Collection entries
%%

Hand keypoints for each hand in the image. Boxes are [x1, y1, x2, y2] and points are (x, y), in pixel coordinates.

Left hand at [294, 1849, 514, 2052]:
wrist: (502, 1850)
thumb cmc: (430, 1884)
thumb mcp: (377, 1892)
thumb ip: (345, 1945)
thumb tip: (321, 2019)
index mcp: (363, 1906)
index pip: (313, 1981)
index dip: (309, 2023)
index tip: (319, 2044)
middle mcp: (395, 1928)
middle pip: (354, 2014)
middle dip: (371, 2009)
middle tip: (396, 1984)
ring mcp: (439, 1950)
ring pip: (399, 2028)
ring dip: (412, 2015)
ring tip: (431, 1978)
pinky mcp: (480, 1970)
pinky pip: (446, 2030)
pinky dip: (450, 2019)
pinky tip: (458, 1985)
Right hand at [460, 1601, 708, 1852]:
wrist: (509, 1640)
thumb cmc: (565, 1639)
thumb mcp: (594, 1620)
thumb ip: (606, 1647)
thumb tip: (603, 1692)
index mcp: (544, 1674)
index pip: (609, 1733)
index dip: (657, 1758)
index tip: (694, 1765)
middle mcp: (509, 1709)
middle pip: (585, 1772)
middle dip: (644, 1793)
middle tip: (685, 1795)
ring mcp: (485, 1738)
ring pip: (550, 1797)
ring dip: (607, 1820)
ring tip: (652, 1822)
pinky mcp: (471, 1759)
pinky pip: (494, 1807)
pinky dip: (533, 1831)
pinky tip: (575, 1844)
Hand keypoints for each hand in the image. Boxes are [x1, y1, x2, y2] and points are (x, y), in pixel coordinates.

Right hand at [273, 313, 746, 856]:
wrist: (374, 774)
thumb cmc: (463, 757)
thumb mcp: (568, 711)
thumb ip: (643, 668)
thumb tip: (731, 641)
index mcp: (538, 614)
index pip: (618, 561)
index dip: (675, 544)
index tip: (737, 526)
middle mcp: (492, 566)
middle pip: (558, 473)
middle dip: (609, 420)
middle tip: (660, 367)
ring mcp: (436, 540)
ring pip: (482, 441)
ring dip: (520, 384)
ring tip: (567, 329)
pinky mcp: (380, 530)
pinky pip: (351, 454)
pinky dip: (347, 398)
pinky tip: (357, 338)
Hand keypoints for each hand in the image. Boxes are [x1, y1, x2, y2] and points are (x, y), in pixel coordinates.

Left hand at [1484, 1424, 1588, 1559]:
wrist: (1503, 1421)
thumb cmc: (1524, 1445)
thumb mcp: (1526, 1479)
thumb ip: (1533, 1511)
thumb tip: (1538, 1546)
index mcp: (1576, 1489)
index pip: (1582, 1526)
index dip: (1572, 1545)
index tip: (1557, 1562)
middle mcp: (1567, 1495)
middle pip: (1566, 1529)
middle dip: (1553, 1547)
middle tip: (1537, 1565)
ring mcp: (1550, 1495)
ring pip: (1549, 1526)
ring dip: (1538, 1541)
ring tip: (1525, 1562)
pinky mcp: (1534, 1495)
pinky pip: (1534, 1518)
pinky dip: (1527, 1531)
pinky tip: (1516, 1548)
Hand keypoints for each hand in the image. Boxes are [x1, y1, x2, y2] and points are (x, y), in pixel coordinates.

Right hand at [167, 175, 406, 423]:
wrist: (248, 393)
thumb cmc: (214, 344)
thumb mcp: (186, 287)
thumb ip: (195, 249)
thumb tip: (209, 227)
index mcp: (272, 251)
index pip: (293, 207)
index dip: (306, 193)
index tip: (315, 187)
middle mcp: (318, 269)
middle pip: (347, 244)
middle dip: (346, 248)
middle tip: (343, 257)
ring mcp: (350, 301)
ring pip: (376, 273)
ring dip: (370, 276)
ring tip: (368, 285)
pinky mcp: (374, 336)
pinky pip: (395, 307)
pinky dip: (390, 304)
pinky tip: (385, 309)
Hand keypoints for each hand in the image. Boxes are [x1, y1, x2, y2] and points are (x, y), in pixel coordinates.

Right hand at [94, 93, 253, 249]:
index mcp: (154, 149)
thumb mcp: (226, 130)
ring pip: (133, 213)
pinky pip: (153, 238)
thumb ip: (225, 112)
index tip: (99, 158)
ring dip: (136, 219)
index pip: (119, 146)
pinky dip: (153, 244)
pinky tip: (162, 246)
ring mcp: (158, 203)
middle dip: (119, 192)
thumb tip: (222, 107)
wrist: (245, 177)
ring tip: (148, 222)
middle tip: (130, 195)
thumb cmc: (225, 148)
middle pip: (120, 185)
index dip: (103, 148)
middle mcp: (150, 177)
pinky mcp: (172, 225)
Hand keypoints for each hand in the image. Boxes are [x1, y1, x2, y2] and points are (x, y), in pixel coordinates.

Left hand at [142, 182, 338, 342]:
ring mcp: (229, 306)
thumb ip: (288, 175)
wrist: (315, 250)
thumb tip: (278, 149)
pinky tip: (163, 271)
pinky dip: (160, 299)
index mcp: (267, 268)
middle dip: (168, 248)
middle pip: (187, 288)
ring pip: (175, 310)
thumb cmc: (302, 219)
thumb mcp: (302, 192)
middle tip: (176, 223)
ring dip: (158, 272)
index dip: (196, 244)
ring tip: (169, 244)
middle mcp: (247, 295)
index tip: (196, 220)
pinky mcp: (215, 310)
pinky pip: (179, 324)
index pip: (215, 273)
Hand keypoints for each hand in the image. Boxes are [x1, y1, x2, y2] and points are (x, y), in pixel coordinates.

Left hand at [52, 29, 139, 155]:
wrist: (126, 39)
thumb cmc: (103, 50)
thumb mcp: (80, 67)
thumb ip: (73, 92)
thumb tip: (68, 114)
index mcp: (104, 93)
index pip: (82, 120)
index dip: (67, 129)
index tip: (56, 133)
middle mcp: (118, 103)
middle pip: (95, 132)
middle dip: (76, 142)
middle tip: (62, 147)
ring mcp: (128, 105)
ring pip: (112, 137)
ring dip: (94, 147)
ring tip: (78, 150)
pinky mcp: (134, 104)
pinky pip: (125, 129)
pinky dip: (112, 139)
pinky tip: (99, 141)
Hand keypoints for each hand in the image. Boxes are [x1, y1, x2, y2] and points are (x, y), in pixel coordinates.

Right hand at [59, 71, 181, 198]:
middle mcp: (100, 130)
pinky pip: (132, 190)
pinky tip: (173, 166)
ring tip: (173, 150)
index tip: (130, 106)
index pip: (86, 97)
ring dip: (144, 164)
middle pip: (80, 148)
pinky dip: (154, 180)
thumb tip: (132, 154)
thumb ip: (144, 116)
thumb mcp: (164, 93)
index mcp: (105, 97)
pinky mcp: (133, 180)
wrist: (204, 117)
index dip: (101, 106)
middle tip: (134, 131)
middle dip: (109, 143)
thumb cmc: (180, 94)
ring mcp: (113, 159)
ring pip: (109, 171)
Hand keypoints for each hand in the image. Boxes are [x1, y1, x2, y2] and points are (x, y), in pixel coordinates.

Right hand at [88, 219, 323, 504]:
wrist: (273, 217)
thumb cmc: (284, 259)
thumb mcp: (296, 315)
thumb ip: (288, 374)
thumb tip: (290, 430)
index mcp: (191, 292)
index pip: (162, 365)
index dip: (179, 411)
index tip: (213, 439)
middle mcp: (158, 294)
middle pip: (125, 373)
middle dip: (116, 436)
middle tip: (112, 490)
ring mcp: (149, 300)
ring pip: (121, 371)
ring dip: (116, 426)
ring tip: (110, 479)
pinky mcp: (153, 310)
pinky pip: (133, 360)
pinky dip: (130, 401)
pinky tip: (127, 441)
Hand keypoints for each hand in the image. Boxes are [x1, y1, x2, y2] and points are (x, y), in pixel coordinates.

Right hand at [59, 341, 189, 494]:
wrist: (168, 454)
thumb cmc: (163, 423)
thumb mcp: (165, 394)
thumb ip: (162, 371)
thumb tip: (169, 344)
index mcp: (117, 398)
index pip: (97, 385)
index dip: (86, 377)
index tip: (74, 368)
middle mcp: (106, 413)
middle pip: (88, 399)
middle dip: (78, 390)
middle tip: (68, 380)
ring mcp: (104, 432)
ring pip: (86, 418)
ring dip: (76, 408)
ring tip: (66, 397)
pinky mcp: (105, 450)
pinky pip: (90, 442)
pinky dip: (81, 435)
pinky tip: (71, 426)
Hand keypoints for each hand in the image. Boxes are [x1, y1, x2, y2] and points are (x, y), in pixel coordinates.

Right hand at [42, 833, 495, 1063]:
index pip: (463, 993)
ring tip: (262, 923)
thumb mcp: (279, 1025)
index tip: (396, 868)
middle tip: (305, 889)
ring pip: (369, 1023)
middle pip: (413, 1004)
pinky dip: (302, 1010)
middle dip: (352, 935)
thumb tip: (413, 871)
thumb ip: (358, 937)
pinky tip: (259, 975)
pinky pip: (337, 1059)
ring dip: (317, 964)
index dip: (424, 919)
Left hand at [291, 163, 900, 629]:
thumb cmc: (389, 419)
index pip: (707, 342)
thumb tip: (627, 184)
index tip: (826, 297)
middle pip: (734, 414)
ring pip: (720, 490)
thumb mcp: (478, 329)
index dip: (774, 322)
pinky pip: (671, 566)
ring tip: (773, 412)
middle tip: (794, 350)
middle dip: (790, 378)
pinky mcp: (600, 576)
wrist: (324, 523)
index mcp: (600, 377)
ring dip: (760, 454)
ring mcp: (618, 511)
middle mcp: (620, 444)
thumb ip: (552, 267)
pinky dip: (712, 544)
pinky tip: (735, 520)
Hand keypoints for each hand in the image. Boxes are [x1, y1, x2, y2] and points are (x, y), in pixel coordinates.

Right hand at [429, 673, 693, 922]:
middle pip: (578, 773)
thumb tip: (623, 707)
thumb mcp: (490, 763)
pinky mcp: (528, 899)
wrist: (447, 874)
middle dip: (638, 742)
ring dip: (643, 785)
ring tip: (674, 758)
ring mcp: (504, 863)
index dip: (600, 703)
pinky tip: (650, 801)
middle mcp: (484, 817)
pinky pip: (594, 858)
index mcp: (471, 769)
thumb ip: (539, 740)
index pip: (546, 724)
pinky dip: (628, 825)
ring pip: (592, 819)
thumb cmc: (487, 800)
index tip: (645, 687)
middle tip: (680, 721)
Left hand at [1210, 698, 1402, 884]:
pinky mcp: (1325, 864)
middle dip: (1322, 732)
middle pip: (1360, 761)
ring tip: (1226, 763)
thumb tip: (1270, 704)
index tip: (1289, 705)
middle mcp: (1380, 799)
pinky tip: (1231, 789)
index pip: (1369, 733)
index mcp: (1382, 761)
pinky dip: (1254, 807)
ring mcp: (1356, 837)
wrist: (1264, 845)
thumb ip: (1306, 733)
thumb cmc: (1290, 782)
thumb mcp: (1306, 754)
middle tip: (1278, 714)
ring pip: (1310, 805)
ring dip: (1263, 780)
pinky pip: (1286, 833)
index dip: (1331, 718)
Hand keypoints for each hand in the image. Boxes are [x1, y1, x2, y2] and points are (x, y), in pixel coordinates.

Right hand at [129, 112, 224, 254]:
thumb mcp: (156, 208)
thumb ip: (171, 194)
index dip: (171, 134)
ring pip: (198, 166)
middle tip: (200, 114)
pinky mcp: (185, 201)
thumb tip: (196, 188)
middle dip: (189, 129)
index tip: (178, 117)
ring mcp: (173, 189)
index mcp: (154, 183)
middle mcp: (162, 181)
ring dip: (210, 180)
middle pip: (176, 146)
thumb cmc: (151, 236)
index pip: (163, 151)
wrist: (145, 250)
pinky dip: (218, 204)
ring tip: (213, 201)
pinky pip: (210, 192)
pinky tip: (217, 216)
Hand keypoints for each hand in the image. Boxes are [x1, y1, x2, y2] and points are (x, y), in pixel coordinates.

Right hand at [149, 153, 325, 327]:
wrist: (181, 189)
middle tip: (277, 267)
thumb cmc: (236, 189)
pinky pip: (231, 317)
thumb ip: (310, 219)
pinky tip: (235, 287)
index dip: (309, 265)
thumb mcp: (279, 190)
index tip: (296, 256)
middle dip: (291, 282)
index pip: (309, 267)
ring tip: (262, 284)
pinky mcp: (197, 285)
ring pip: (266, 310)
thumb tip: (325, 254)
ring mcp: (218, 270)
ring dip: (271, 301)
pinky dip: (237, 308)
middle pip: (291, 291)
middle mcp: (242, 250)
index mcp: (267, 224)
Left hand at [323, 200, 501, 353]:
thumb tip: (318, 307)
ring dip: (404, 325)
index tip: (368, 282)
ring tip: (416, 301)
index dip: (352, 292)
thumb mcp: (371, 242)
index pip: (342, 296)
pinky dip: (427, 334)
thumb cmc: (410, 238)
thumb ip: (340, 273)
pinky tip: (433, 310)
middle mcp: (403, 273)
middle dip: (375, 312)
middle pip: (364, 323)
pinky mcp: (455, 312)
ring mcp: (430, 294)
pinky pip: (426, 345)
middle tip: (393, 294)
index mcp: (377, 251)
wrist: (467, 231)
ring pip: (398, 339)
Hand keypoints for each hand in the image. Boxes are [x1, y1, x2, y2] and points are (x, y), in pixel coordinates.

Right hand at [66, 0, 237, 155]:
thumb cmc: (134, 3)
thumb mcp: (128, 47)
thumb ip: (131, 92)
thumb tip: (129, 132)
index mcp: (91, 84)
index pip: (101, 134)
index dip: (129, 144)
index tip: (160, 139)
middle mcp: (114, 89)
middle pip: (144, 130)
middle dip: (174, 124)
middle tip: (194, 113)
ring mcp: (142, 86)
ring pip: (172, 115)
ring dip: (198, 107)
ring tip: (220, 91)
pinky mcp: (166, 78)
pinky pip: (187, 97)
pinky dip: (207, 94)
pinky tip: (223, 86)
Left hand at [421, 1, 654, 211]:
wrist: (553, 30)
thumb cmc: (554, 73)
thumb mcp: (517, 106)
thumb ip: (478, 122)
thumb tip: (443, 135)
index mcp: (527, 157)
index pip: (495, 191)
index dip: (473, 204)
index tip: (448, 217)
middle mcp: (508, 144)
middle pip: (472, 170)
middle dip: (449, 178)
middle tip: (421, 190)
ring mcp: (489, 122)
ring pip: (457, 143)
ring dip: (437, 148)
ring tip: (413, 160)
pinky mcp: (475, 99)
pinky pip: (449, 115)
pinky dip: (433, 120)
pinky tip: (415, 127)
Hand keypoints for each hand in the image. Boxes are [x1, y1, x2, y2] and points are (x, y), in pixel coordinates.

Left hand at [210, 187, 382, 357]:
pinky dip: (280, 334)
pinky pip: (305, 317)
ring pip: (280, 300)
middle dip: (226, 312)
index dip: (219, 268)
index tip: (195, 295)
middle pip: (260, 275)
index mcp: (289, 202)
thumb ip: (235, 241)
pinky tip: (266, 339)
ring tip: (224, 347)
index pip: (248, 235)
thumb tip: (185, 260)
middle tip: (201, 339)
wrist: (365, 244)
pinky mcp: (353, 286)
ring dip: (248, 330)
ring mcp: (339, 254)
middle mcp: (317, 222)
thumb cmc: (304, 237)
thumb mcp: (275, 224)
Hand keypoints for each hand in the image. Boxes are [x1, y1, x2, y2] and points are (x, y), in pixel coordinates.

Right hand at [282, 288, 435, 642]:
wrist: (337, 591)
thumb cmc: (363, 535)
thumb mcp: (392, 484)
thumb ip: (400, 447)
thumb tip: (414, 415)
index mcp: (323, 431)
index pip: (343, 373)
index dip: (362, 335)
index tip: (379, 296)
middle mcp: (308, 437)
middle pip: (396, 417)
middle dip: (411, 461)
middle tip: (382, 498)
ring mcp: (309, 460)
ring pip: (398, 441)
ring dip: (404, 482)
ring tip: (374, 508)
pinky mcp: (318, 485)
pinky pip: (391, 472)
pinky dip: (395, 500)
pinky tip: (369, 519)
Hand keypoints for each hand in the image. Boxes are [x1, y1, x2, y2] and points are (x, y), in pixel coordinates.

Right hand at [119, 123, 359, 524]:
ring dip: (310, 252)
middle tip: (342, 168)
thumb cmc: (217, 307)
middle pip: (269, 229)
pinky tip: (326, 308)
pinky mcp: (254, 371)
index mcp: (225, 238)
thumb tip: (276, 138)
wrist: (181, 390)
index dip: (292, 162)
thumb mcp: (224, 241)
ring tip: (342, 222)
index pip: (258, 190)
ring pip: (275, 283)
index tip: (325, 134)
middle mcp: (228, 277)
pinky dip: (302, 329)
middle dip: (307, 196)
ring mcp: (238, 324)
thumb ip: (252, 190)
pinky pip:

%%

Exercise brief
In the records above, the line with "thumb ip: (195, 249)" marks the start and the line with "pinky mcp: (172, 225)" marks the end; copy that stretch exactly, both lines included, and nothing else.

Expected answer
thumb ip: (195, 249)
thumb tip: (209, 227)
index mcp: (272, 251)
index pip: (293, 207)
index dip: (306, 193)
index tip: (315, 187)
middle mcp: (318, 269)
middle pip: (347, 244)
middle dip: (346, 248)
middle tip: (343, 257)
ring mcp: (350, 301)
ring pip: (376, 273)
ring dip: (370, 276)
ring tip: (368, 285)
pinky mcp: (374, 336)
pinky pip: (395, 307)
pinky dip: (390, 304)
pinky tip: (385, 309)
Hand keypoints for each hand in the image. Boxes are [x1, y1, x2, y2] and points are (x, y), in pixel coordinates.

Right hand at [94, 93, 253, 249]:
index mcp: (154, 149)
thumb mcp: (226, 130)
ring pip: (133, 213)
pinky pip: (153, 238)
thumb ip: (225, 112)
index tip: (99, 158)
ring dip: (136, 219)
index pip: (119, 146)
pinky dip: (153, 244)
pinky tip: (162, 246)
ring mcp: (158, 203)
middle dip: (119, 192)
thumb tip: (222, 107)
wrist: (245, 177)
ring tip: (148, 222)
middle tip: (130, 195)
thumb cmc: (225, 148)
middle pip: (120, 185)
index dip: (103, 148)
middle mcp: (150, 177)
pinky mcp: (172, 225)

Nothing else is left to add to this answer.